— MATERIAL PROVIDED —
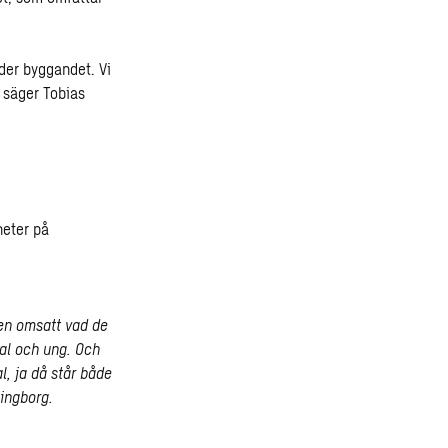
der byggandet. Vi
, säger Tobias
heter på
ken omsatt vad de
al och ung. Och
l, ja då står både
ingborg.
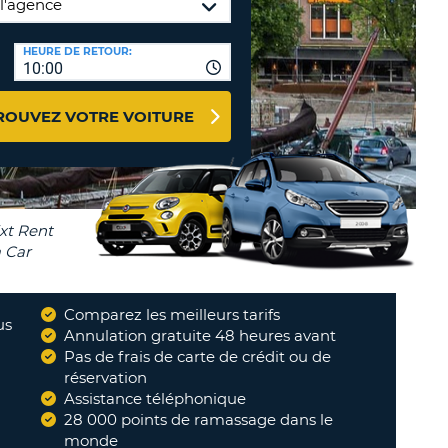
NCES DE VOYAGES &
HEURE DE RETOUR:
TION
AFFILIÉS
10:00
CONNEXION
TÈRES
U
ROUVEZ VOTRE VOITURE
TÈRE
CULE
ALISER
Comparez les meilleurs tarifs
TÈRE
us
Annulation gratuite 48 heures avant
CULE
Pas de frais de carte de crédit ou de
réservation
L
Assistance téléphonique
28 000 points de ramassage dans le
RO
monde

— WHAT THE TASK REQUIRES —
Give back each line above verbatim, dropping every picture.

— ANSWER TO THE PROBLEM —
der byggandet. Vi
, säger Tobias
heter på
ken omsatt vad de
al och ung. Och
l, ja då står både
ingborg.
NCES DE VOYAGES &
HEURE DE RETOUR:
TION
AFFILIÉS
10:00
CONNEXION
TÈRES
U
ROUVEZ VOTRE VOITURE
TÈRE
CULE
ALISER
Comparez les meilleurs tarifs
TÈRE
us
Annulation gratuite 48 heures avant
CULE
Pas de frais de carte de crédit ou de
réservation
L
Assistance téléphonique
28 000 points de ramassage dans le
RO
monde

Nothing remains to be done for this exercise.